Wilkins was married at least twice.
- He married first, in 1810, Charlotte Bingaman. She was a daughter of Adam Bingaman and a sister of Adam Lewis Bingaman. His wife Charlotte Wilkins died at Bay St. Louis in 1820 of yellow fever.
- He remarried in 1823, to Katherine Lintot Minor, a daughter of Stephen Minor. Historian Kimberly Welch found that in 1848 Katherine Minor Wilkins sued her husband in Adams County Chancery Court. Her suit "referred to both the 1839 and 1846 Mississippi Married Women’s Property Acts in her bill of complaint against her husband, James Wilkins, and the trustee of her property, Samuel Davis.
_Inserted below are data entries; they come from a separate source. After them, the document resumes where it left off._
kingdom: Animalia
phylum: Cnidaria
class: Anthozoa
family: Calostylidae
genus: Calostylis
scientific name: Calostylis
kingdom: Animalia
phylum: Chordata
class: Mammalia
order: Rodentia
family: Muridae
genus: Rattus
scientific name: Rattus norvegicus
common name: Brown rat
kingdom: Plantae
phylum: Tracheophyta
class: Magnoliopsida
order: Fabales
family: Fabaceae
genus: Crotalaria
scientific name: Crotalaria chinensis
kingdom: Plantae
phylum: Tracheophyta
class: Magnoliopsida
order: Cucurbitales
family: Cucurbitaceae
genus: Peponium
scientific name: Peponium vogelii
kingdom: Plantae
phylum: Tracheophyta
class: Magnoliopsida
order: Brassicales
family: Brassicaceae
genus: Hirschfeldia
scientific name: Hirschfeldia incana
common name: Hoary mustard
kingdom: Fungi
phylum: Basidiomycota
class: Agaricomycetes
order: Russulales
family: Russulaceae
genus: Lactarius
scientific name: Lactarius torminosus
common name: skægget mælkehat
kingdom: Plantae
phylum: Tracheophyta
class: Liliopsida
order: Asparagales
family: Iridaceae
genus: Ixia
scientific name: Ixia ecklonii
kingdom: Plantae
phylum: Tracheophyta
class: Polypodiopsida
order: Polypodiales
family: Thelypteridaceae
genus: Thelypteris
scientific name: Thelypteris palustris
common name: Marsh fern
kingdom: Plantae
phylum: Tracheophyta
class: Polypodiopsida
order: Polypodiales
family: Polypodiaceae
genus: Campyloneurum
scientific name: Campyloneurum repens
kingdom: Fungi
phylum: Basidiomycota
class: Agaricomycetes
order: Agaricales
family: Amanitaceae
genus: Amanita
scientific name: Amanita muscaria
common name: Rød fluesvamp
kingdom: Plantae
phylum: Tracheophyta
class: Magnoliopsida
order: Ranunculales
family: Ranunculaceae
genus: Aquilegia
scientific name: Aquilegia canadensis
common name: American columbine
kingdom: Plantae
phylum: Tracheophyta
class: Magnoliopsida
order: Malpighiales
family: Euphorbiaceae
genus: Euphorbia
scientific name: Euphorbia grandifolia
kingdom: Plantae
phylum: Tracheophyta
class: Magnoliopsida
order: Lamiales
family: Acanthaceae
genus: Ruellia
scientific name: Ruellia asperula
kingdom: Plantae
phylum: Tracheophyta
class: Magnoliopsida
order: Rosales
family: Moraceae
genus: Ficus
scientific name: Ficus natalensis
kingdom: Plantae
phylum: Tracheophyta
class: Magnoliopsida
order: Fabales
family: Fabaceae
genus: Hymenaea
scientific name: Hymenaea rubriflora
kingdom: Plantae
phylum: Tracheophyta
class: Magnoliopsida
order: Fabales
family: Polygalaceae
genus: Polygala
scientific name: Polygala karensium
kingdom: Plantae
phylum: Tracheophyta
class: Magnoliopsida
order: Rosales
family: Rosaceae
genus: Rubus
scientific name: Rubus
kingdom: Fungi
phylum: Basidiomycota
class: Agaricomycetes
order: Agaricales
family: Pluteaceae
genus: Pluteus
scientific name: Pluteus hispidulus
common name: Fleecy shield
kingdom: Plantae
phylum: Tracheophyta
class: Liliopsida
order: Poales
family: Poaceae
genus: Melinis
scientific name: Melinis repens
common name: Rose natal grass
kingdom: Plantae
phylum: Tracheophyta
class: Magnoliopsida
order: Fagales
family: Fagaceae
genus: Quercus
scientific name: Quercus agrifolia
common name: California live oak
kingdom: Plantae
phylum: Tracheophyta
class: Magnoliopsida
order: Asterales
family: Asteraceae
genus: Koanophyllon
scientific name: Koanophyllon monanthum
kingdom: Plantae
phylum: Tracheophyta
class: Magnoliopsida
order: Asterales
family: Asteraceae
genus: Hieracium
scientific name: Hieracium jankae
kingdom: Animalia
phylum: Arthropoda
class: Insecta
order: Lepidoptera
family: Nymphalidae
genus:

Some years before, Catherine had inherited $20,000 in stock from her father and $10,000 from her uncle. Her husband managed the property, and because he owned nothing of his own, her wealth supported their household and family.  But, Catherine claimed, James was a poor manager, and their house was in disrepair. In light of 'the act of the Legislature in relation to the rights of married women passed in 1839, and its amendment of 1846,' Catherine insisted that she was 'competent to hold her property in her own name or the proceeds of it.' These laws granted her the capacity to manage and control her property, she told the court. She asked that the judge dismiss her trustee and remove the control of her property from her husband, who could not responsibly manage it. The judge agreed, and Catherine became the administrator of her property."

- In 1838 his daughter Catherine Wilkins married Natchez attorney Samuel S. Boyd at Arlington house.
- In 1853, Frances Chotard Wilkins, daughter of James C. and Catherine Wilkins, died at Concord.